*** Collected data ***

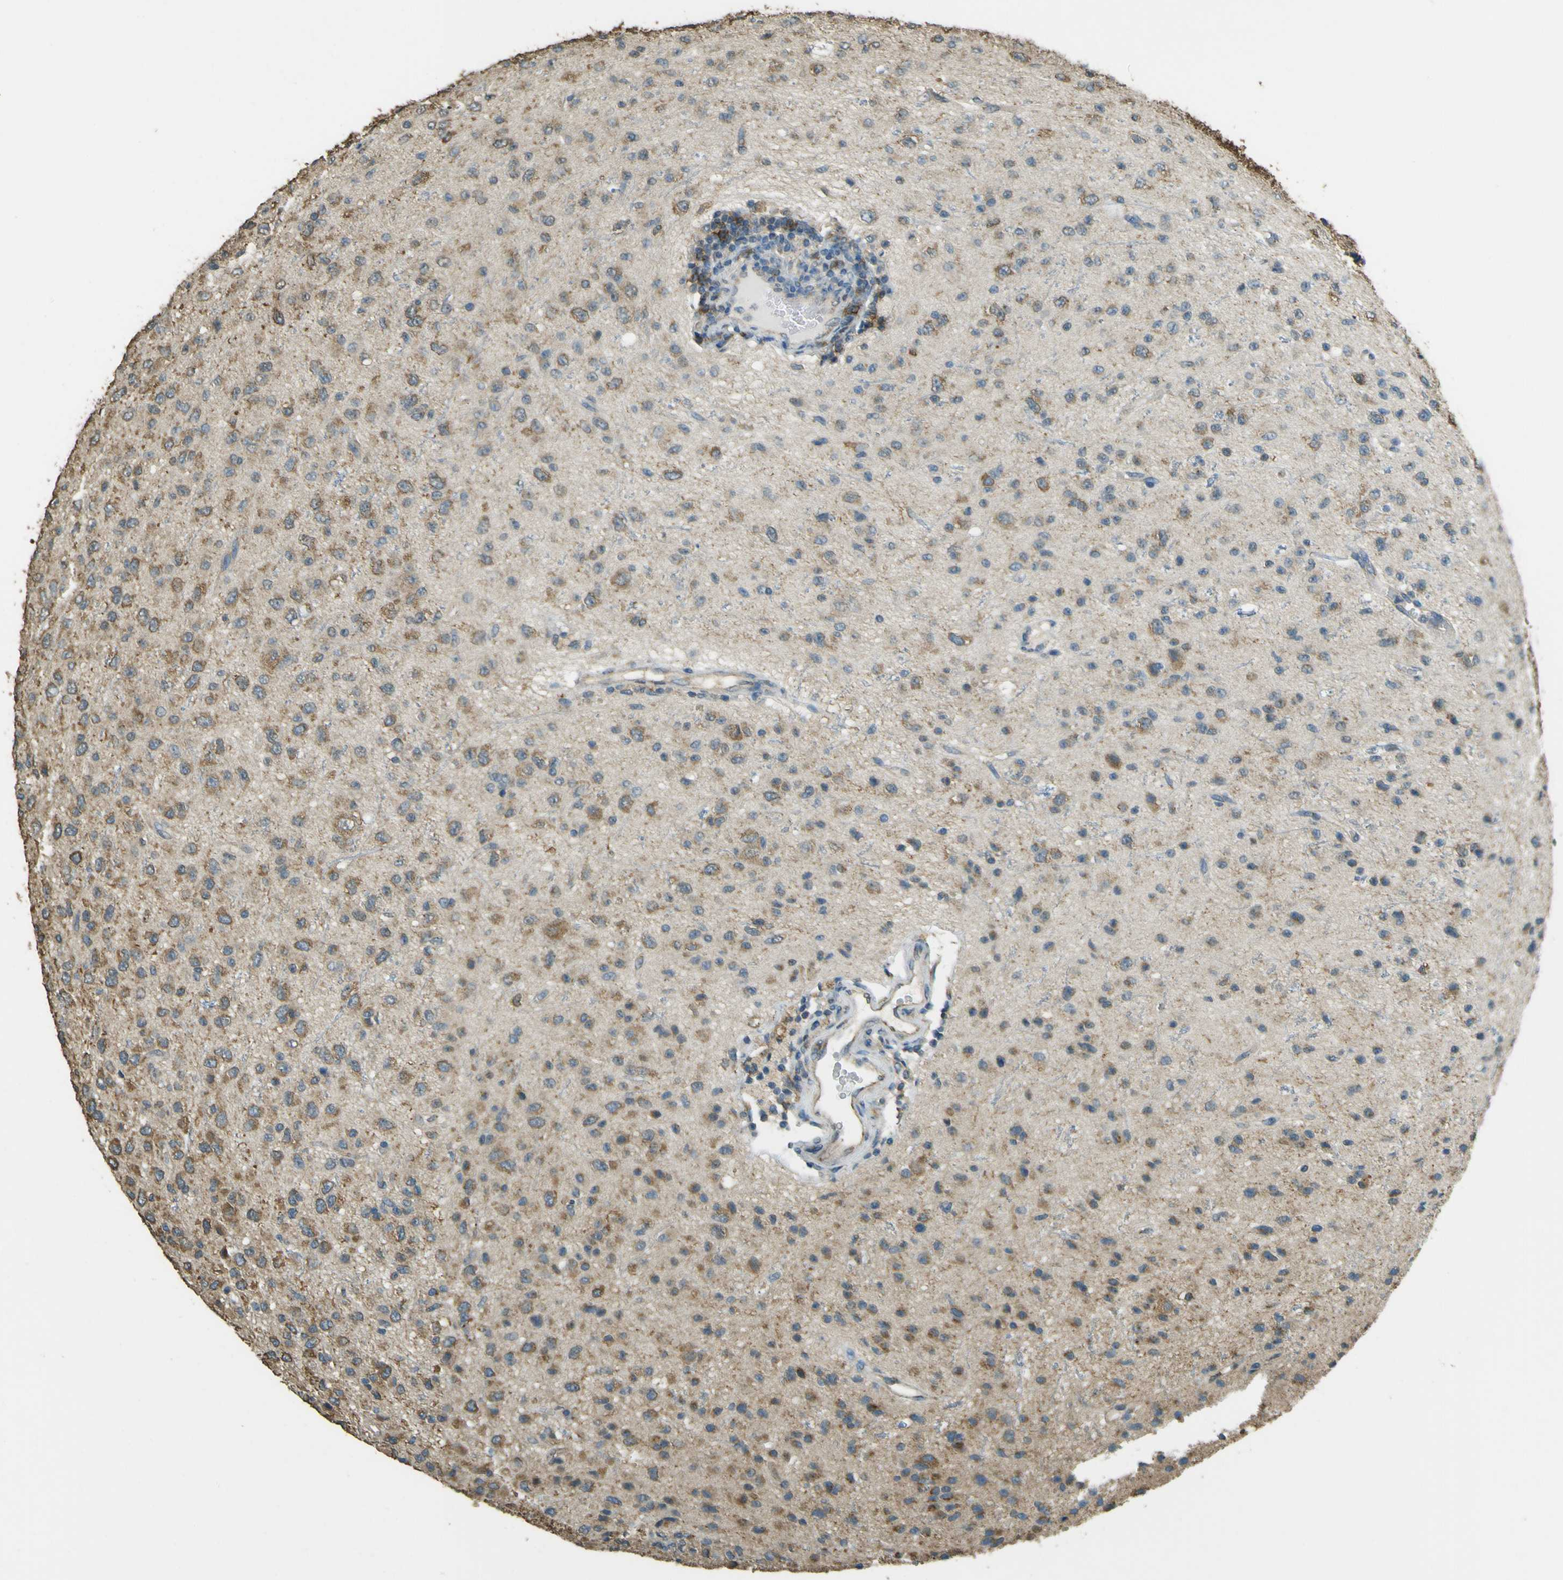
{"staining": {"intensity": "moderate", "quantity": ">75%", "location": "cytoplasmic/membranous"}, "tissue": "glioma", "cell_type": "Tumor cells", "image_type": "cancer", "snomed": [{"axis": "morphology", "description": "Glioma, malignant, High grade"}, {"axis": "topography", "description": "pancreas cauda"}], "caption": "A micrograph of human malignant glioma (high-grade) stained for a protein shows moderate cytoplasmic/membranous brown staining in tumor cells.", "gene": "GOLGA1", "patient": {"sex": "male", "age": 60}}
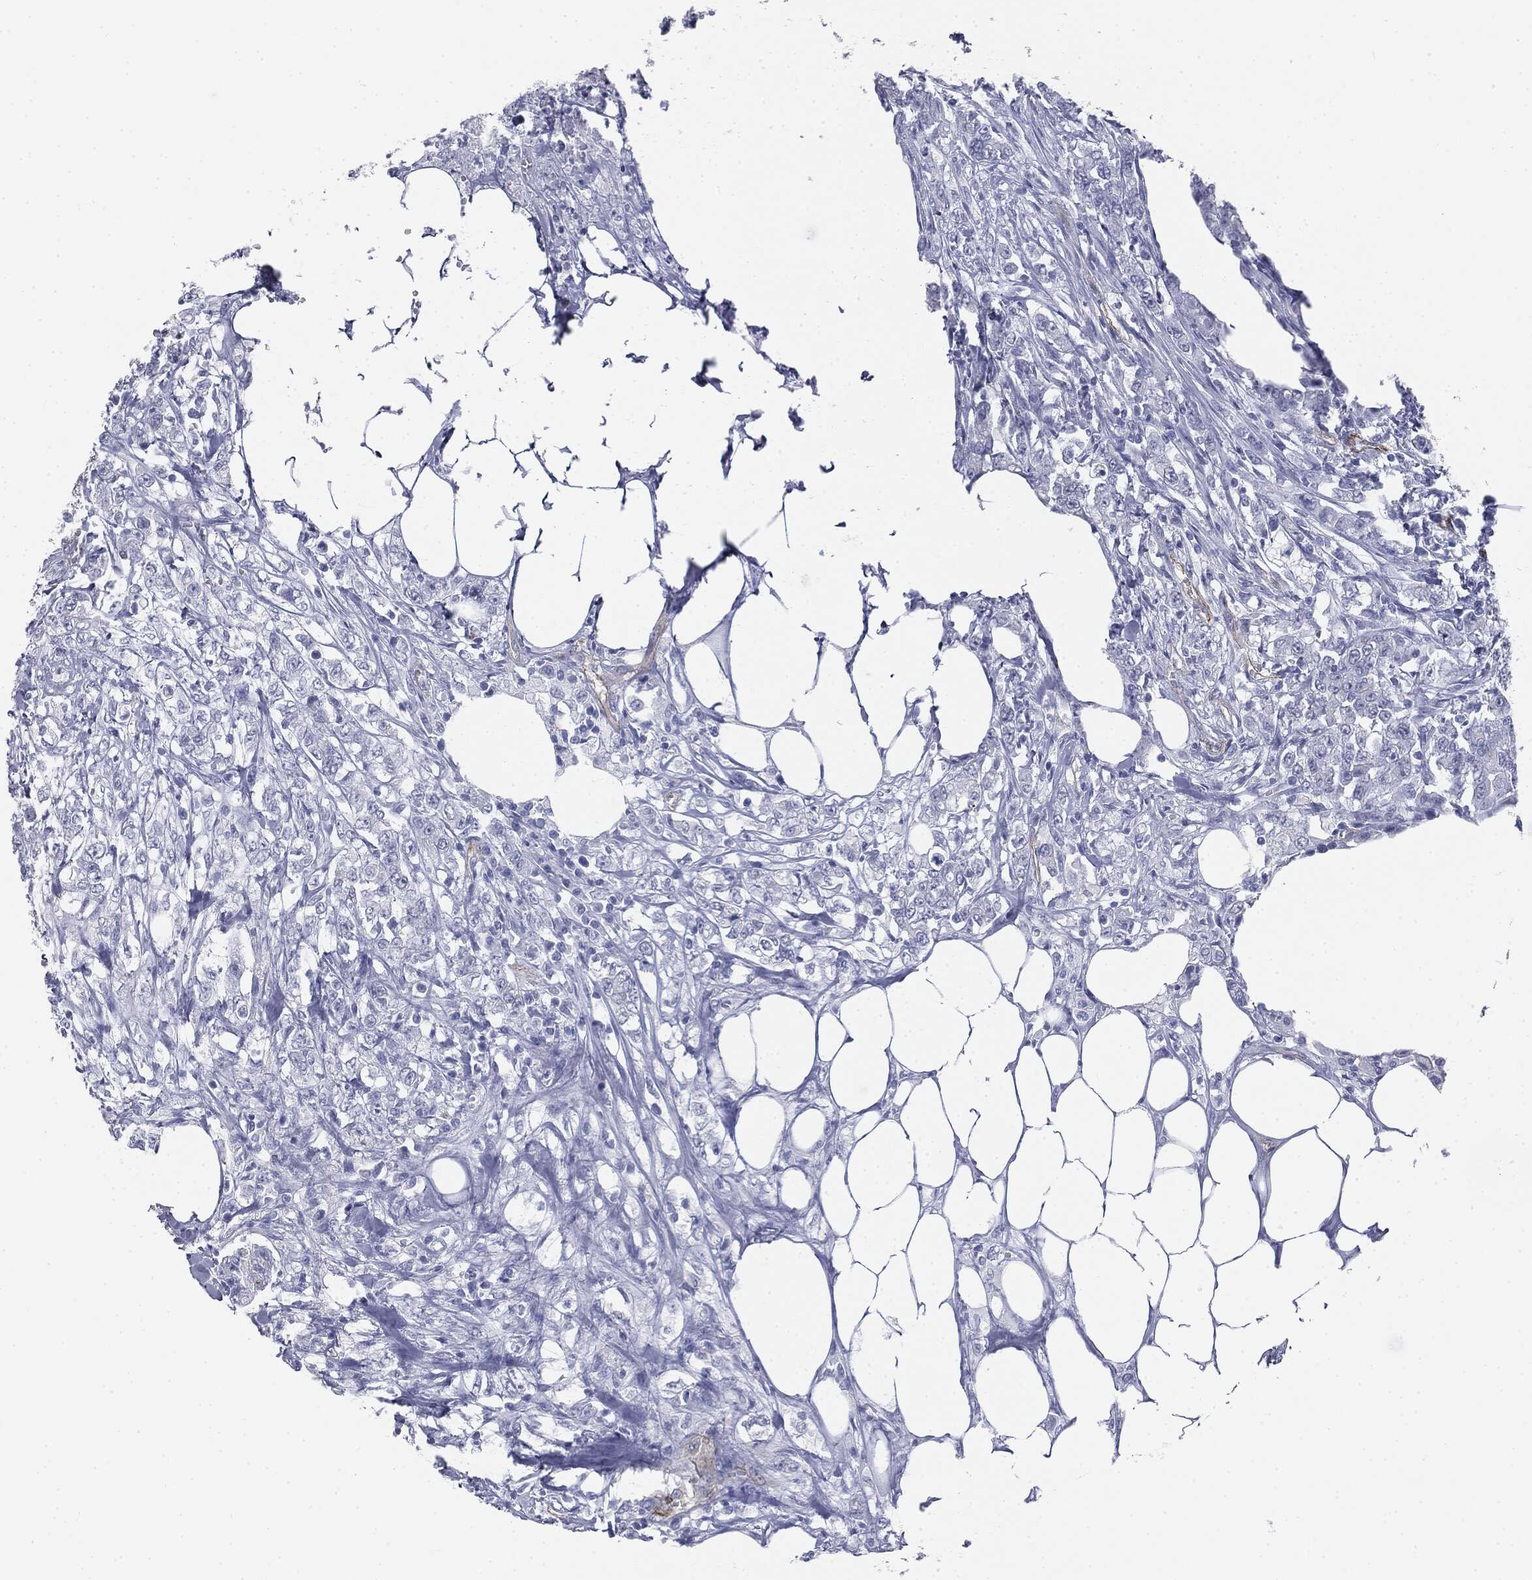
{"staining": {"intensity": "negative", "quantity": "none", "location": "none"}, "tissue": "colorectal cancer", "cell_type": "Tumor cells", "image_type": "cancer", "snomed": [{"axis": "morphology", "description": "Adenocarcinoma, NOS"}, {"axis": "topography", "description": "Colon"}], "caption": "Immunohistochemical staining of adenocarcinoma (colorectal) displays no significant expression in tumor cells. (Brightfield microscopy of DAB (3,3'-diaminobenzidine) IHC at high magnification).", "gene": "MUC5AC", "patient": {"sex": "female", "age": 48}}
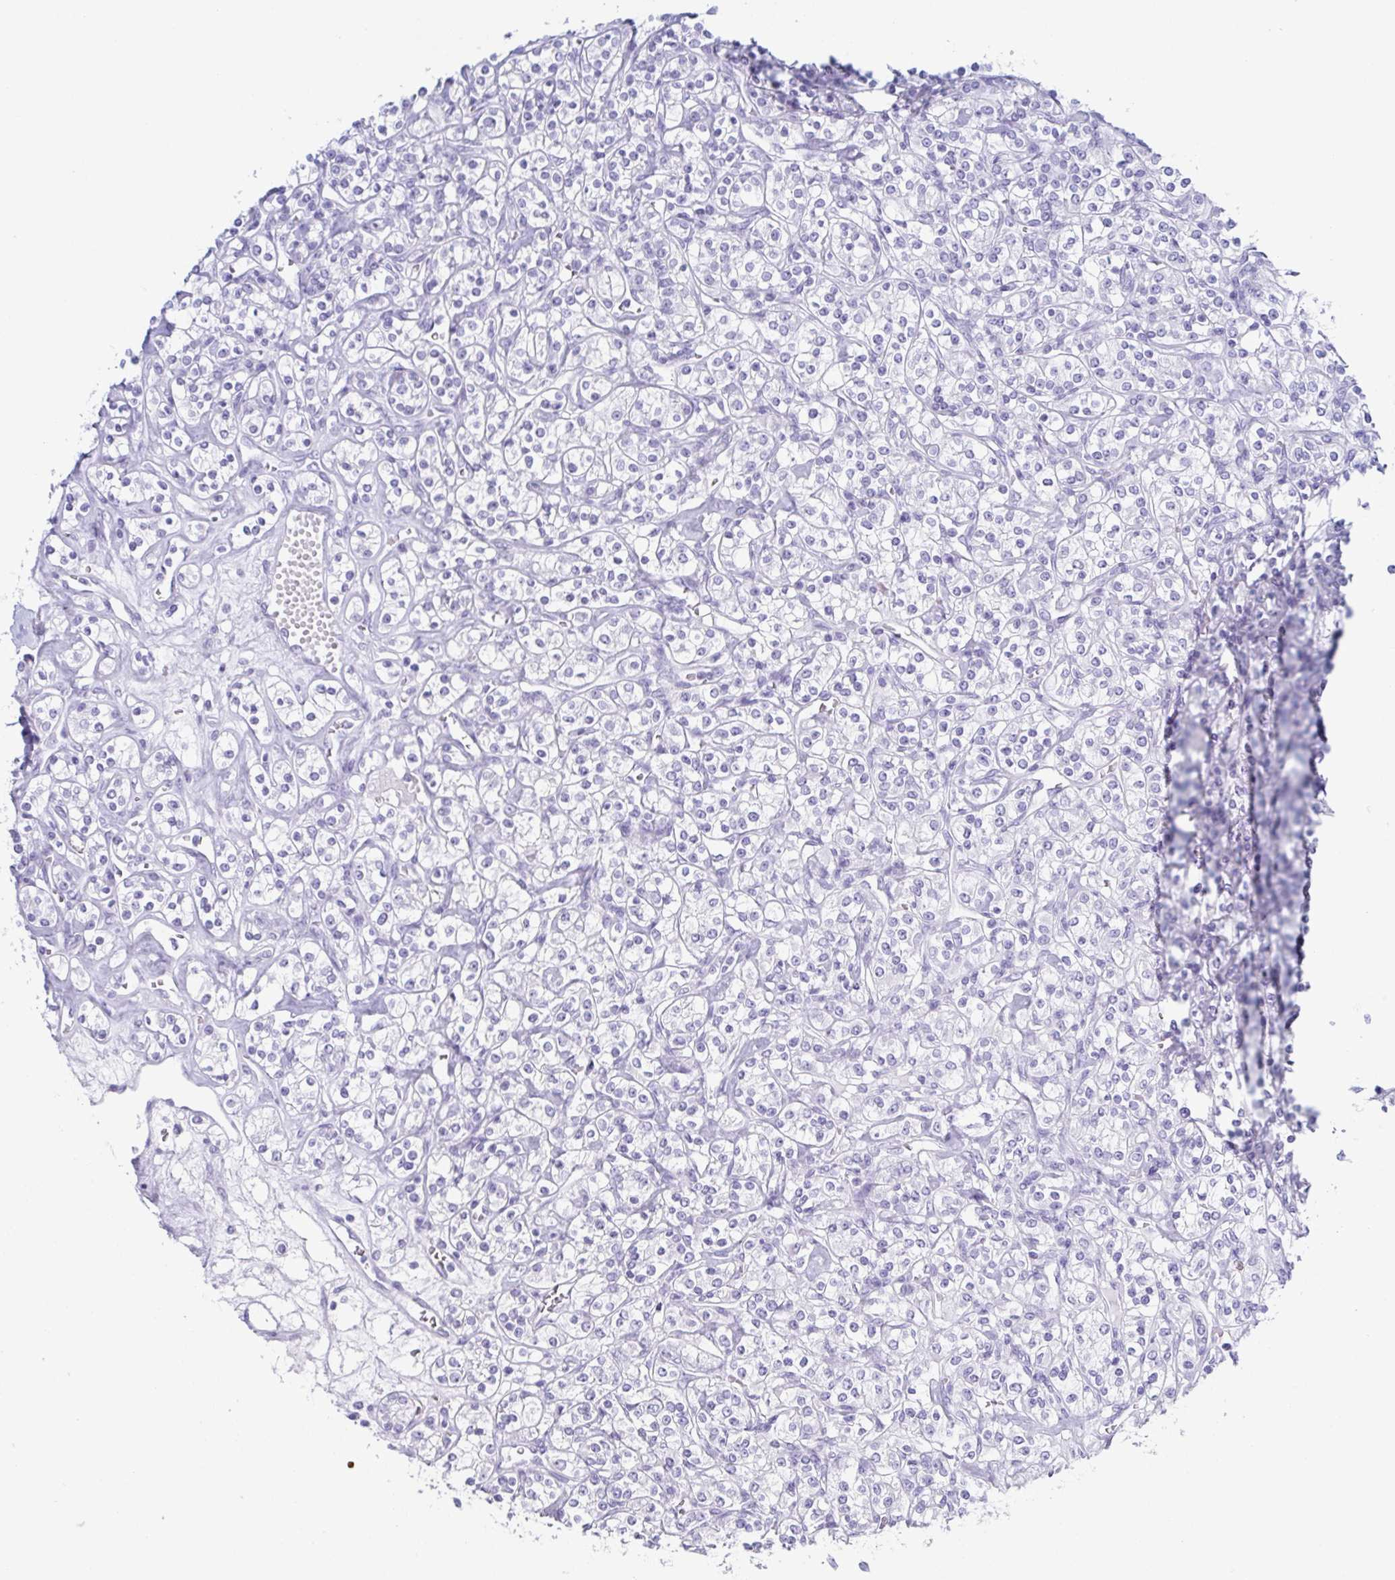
{"staining": {"intensity": "negative", "quantity": "none", "location": "none"}, "tissue": "renal cancer", "cell_type": "Tumor cells", "image_type": "cancer", "snomed": [{"axis": "morphology", "description": "Adenocarcinoma, NOS"}, {"axis": "topography", "description": "Kidney"}], "caption": "Renal adenocarcinoma stained for a protein using IHC exhibits no staining tumor cells.", "gene": "ZG16B", "patient": {"sex": "male", "age": 77}}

***

*Required action:* Reproduce all the data as it stands. The pictures are not part of the copy.

*Problem solution:*
{"staining": {"intensity": "moderate", "quantity": ">75%", "location": "cytoplasmic/membranous"}, "tissue": "glioma", "cell_type": "Tumor cells", "image_type": "cancer", "snomed": [{"axis": "morphology", "description": "Glioma, malignant, High grade"}, {"axis": "topography", "description": "pancreas cauda"}], "caption": "A micrograph of human malignant glioma (high-grade) stained for a protein shows moderate cytoplasmic/membranous brown staining in tumor cells.", "gene": "GOLGA1", "patient": {"sex": "male", "age": 60}}
{"staining": {"intensity": "negative", "quantity": "none", "location": "none"}, "tissue": "colorectal cancer", "cell_type": "Tumor cells", "image_type": "cancer", "snomed": [{"axis": "morphology", "description": "Adenocarcinoma, NOS"}, {"axis": "topography", "description": "Colon"}], "caption": "Immunohistochemical staining of adenocarcinoma (colorectal) displays no significant expression in tumor cells. (Brightfield microscopy of DAB (3,3'-diaminobenzidine) IHC at high magnification).", "gene": "MUC5AC", "patient": {"sex": "female", "age": 48}}
{"staining": {"intensity": "negative", "quantity": "none", "location": "none"}, "tissue": "renal cancer", "cell_type": "Tumor cells", "image_type": "cancer", "snomed": [{"axis": "morphology", "description": "Adenocarcinoma, NOS"}, {"axis": "topography", "description": "Kidney"}], "caption": "Renal adenocarcinoma stained for a protein using IHC exhibits no staining tumor cells.", "gene": "ZG16B", "patient": {"sex": "male", "age": 77}}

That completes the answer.